NEW YORK — “La sofferenza mi sta facendo crescere, mi avvicina alla vera vita vissuta, ha rafforzato la mia famiglia, le mie amicizie, ne ha fatte crescere nuove, ha amplificato il mio ‘talento’ musicale. Mi sta facendo capire che Dio ci ha fatto per un grande scopo: dare il meglio di noi stessi e puntare in alto, non accontentarsi di vivacchiare, non accontentarsi di ‘camminare’, neanche di ‘correre’. Bisogna ‘volare’ e portare il bello che Dio ci dona in ogni momento agli altri, ai più vicini innanzitutto ma anche a chi viene messo sulla nostra strada. E’ sempre tempo di ricominciare, nonostante le cadute e i guai che ci possono capitare, ed è il tempo di volare, volare in alto. E’ vero, la malattia, la sofferenza non fanno piacere e si vorrebbe evitarle. Una scelta potrebbe essere la disperazione e l’attesa della fine mentre si maledice un destino e un Dio crudele. Io non voglio questo: il Signore non vuole questo da me, non mi vuole male, vuole il meglio da me”.
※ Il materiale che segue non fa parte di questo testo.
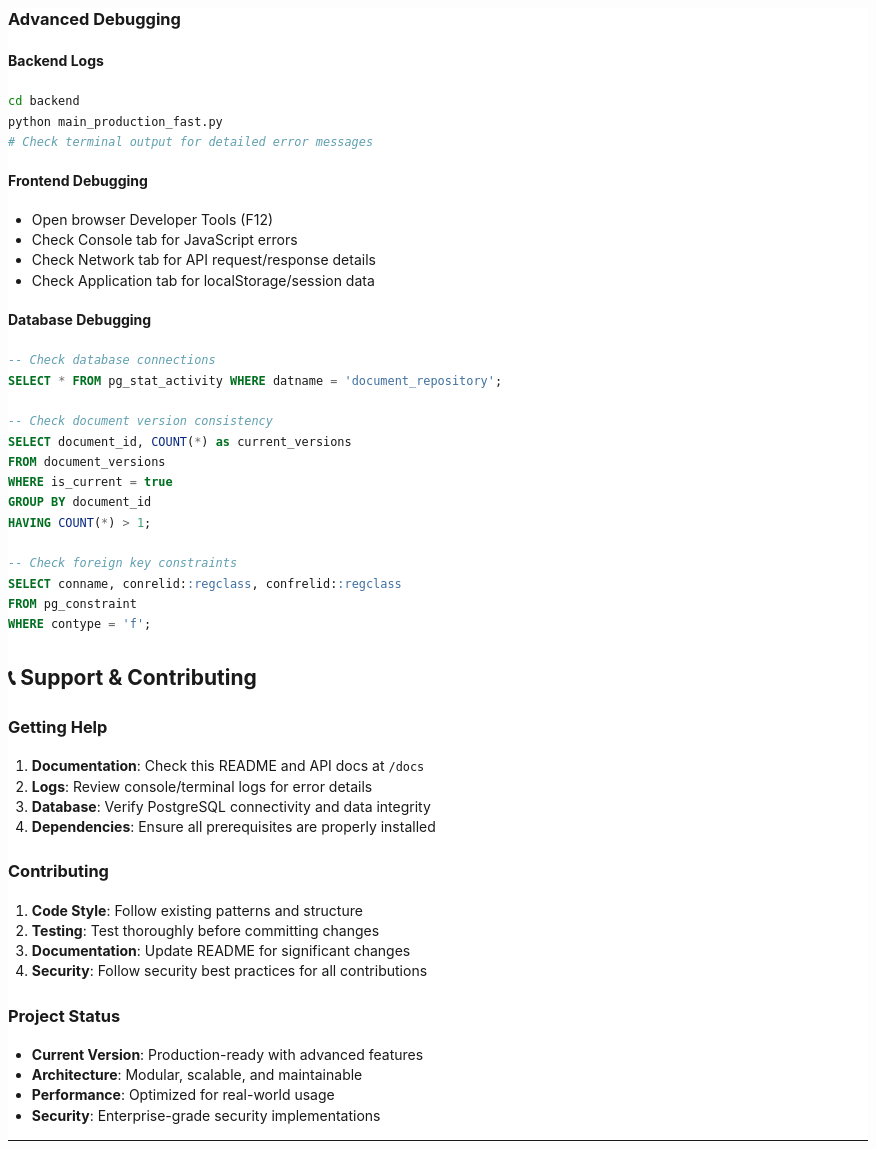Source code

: ### Advanced Debugging

#### Backend Logs
```bash
cd backend
python main_production_fast.py
# Check terminal output for detailed error messages
```

#### Frontend Debugging
- Open browser Developer Tools (F12)
- Check Console tab for JavaScript errors
- Check Network tab for API request/response details
- Check Application tab for localStorage/session data

#### Database Debugging
```sql
-- Check database connections
SELECT * FROM pg_stat_activity WHERE datname = 'document_repository';

-- Check document version consistency
SELECT document_id, COUNT(*) as current_versions 
FROM document_versions 
WHERE is_current = true 
GROUP BY document_id 
HAVING COUNT(*) > 1;

-- Check foreign key constraints
SELECT conname, conrelid::regclass, confrelid::regclass
FROM pg_constraint 
WHERE contype = 'f';
```

## 📞 Support & Contributing

### Getting Help
1. **Documentation**: Check this README and API docs at `/docs`
2. **Logs**: Review console/terminal logs for error details
3. **Database**: Verify PostgreSQL connectivity and data integrity
4. **Dependencies**: Ensure all prerequisites are properly installed

### Contributing
1. **Code Style**: Follow existing patterns and structure
2. **Testing**: Test thoroughly before committing changes
3. **Documentation**: Update README for significant changes
4. **Security**: Follow security best practices for all contributions

### Project Status
- **Current Version**: Production-ready with advanced features
- **Architecture**: Modular, scalable, and maintainable
- **Performance**: Optimized for real-world usage
- **Security**: Enterprise-grade security implementations

---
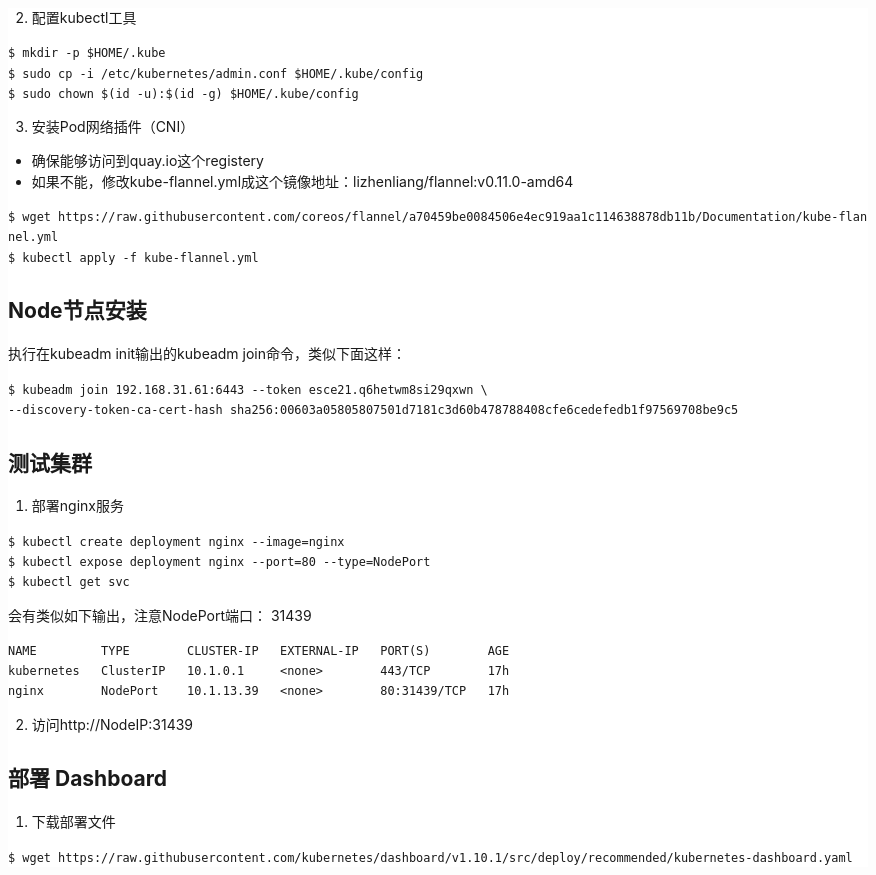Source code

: 2. 配置kubectl工具

```
$ mkdir -p $HOME/.kube
$ sudo cp -i /etc/kubernetes/admin.conf $HOME/.kube/config
$ sudo chown $(id -u):$(id -g) $HOME/.kube/config
```

3. 安装Pod网络插件（CNI）

- 确保能够访问到quay.io这个registery
- 如果不能，修改kube-flannel.yml成这个镜像地址：lizhenliang/flannel:v0.11.0-amd64

```
$ wget https://raw.githubusercontent.com/coreos/flannel/a70459be0084506e4ec919aa1c114638878db11b/Documentation/kube-flannel.yml
$ kubectl apply -f kube-flannel.yml
```

## Node节点安装

执行在kubeadm init输出的kubeadm join命令，类似下面这样：

```
$ kubeadm join 192.168.31.61:6443 --token esce21.q6hetwm8si29qxwn \
--discovery-token-ca-cert-hash sha256:00603a05805807501d7181c3d60b478788408cfe6cedefedb1f97569708be9c5
```

## 测试集群

1. 部署nginx服务

```
$ kubectl create deployment nginx --image=nginx
$ kubectl expose deployment nginx --port=80 --type=NodePort
$ kubectl get svc
```

会有类似如下输出，注意NodePort端口： 31439

```
NAME         TYPE        CLUSTER-IP   EXTERNAL-IP   PORT(S)        AGE
kubernetes   ClusterIP   10.1.0.1     <none>        443/TCP        17h
nginx        NodePort    10.1.13.39   <none>        80:31439/TCP   17h
```

2. 访问http://NodeIP:31439

## 部署 Dashboard

1. 下载部署文件

```
$ wget https://raw.githubusercontent.com/kubernetes/dashboard/v1.10.1/src/deploy/recommended/kubernetes-dashboard.yaml
```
Marco Zanzi, Mock per tutti, se n’è andato poco fa dopo un anno e mezzo di lotta vissuta con amore e a suon di musica. La musica, il suo grande dono, la sua grande passione, il volto più visibile e radioso della Bellezza che ha sempre saldamente tenuto in braccio la sua vita. E la sua morte.
Di solito sui giornali si scrive dei “grandi musicisti”, quelli che hanno raggiunto fama e successo e che tutti — o quasi — hanno quantomeno sentito nominare. Mock non era un grande musicista. Mock era un grandissimo musicista e a differenza di tanti grandi musicisti era anche un grandissimo uomo. Non volergli bene era impossibile. Basta rileggersi quelle parole buttate giù come presentazione della sua ultima fatica musicale, mentre la malattia galoppava, per capire quanto prezioso fosse il suo cuore.
Gli ho voluto così bene da imparare a digerire quel country-folk or what else che era la sua carne e sangue. Il mio blues e il suo country, il giorno e la notte… Se ne scherzava spesso. Ma è così che funziona la testimonianza: si comunica quel che si è, si comunica ciò che si ama. Aspettavo di rivederlo fra qualche giorno, aspettavo di averlo per l’apertura del prossimo New York Encounter dove avrebbe dovuto suonare.
Basta, potrei dire altre mille cose, ma mi fermo qui. Mock ora non soffre più. Il dolore adesso è per Gabriella, Marta, Cecilia e tutti noi che l’abbiamo incrociato nel cammino della vita. Il dolore è per chi resta. Chi se ne va si compie. Mock, continua a suonarci il tuo inno alla vita, e quando Dio vorrà suoneremo ancora insieme.